18 So. 3d 1130 (2009)

Thomas Leroy BOWEN, Appellant,
v.
STATE of Florida, Appellee.

No. 1D08-5490.

District Court of Appeal of Florida, First District.

September 10, 2009. Rehearing Denied October 16, 2009.

Thomas Leroy Bowen, pro se, Appellant.

Bill McCollum, Attorney General, and Joshua R. Heller, Assistant Attorney General, Tallahassee, for Appellee.

PER CURIAM.

The appellant challenges the denial of a postconviction motion and amended motion filed pursuant to Florida Rule of Criminal Procedure 3.850. We affirm, without discussion, the denial of all but one of appellant's claims. We reverse and remand ground five of appellant's March 23, 2008, motion. In that ground, the appellant asserts that counsel was ineffective for failing to move for a judgment of acquittal on the charge of false verification of a pawn slip. The claim is facially sufficient and not refuted by any record attachments.[1]Cf. Nguyen v. State, 858 So. 2d 1259 (Fla. 1st DCA 2003) ("Because the trial court's attachments are insufficient to refute the appellant's claim that counsel was ineffective for failing to move for a judgment of acquittal on the basis that there was insufficient evidence to support the aggravated *1131 battery charge, we reverse the trial court's summary denial and remand for the attachment of further record portions that conclusively refute the appellant's claim or for an evidentiary hearing").
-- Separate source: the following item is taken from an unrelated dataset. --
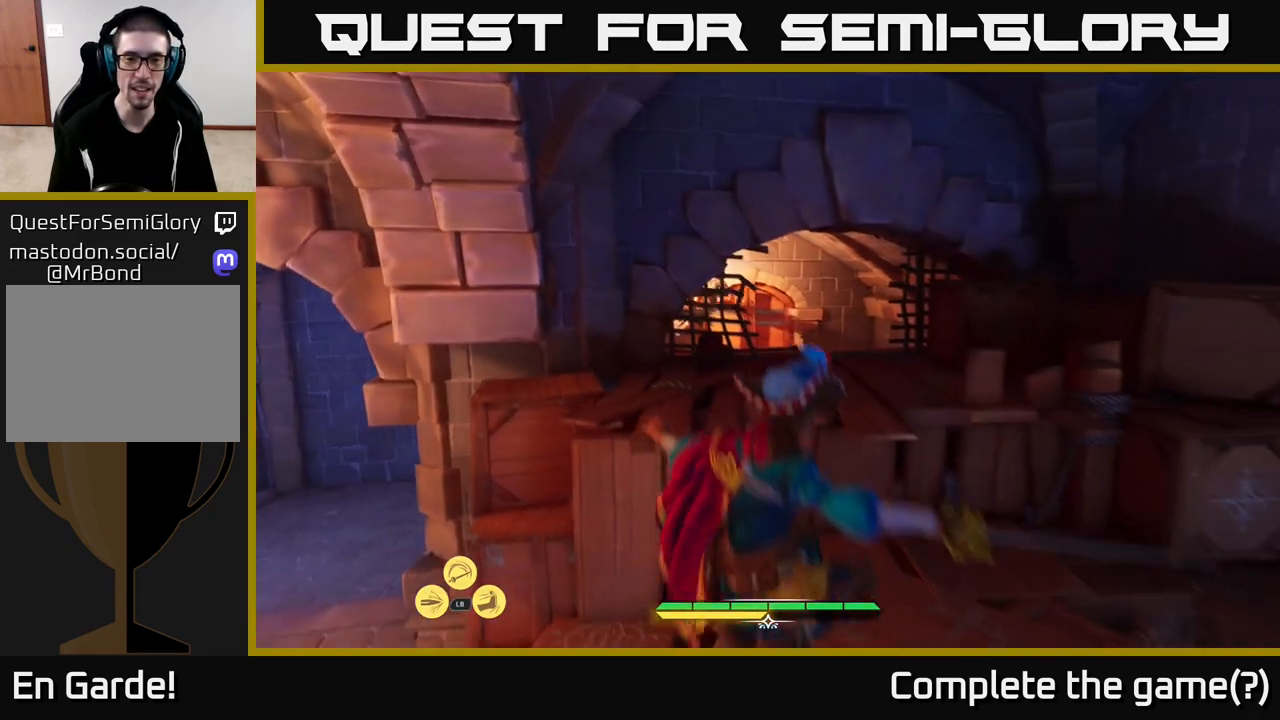
{"buttons": [], "left_stick": "up-right", "right_stick": "center", "events": [[33, "A", "down"], [183, "A", "up"], [367, "left_stick", "up-right"]]}
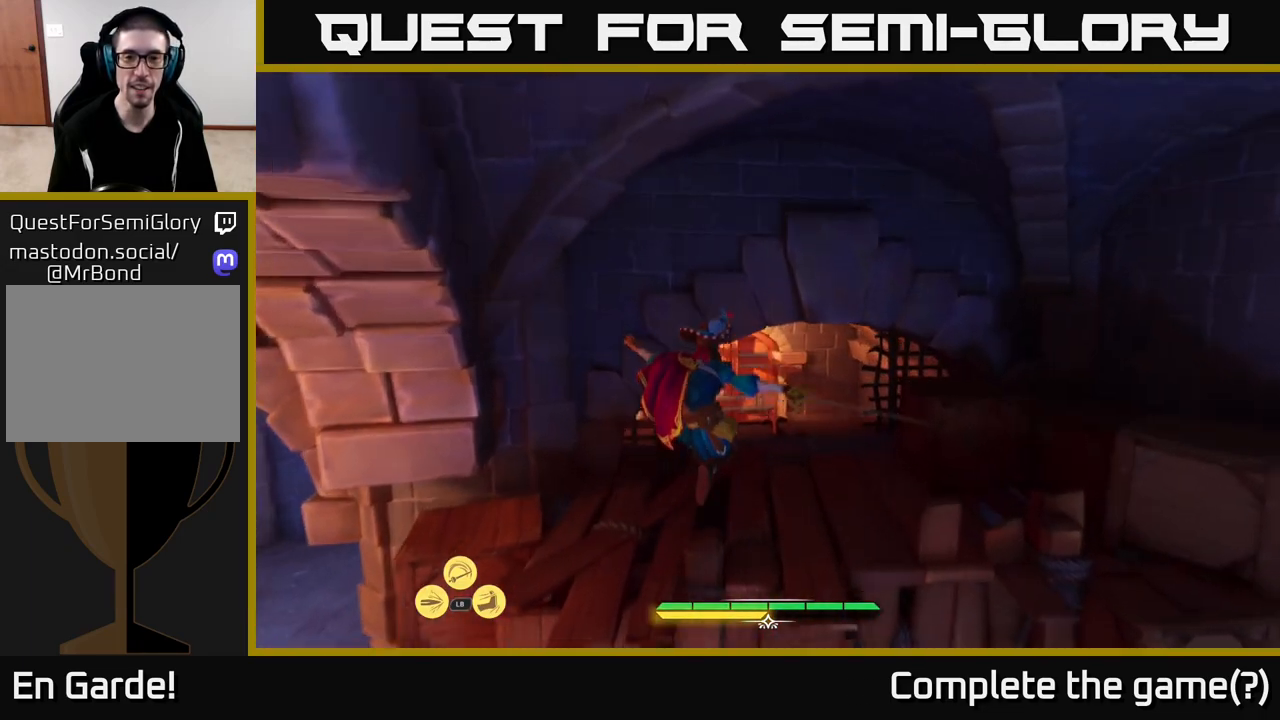
{"buttons": [], "left_stick": "up", "right_stick": "center", "events": [[150, "B", "down"], [183, "left_stick", "up"], [233, "B", "up"], [300, "B", "down"], [400, "B", "up"]]}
Thus, we reverse and remand for the trial court to attach portions of the record conclusively showing that the appellant is not entitled to relief or to conduct an evidentiary hearing.

AFFIRMED IN PART, REVERSED IN PART, and REMANDED.

WEBSTER, LEWIS, and THOMAS, JJ., concur.

NOTES

[1] The trial court erroneously denied the claim on the ground that the appellant was really challenging the sufficiency of the evidence.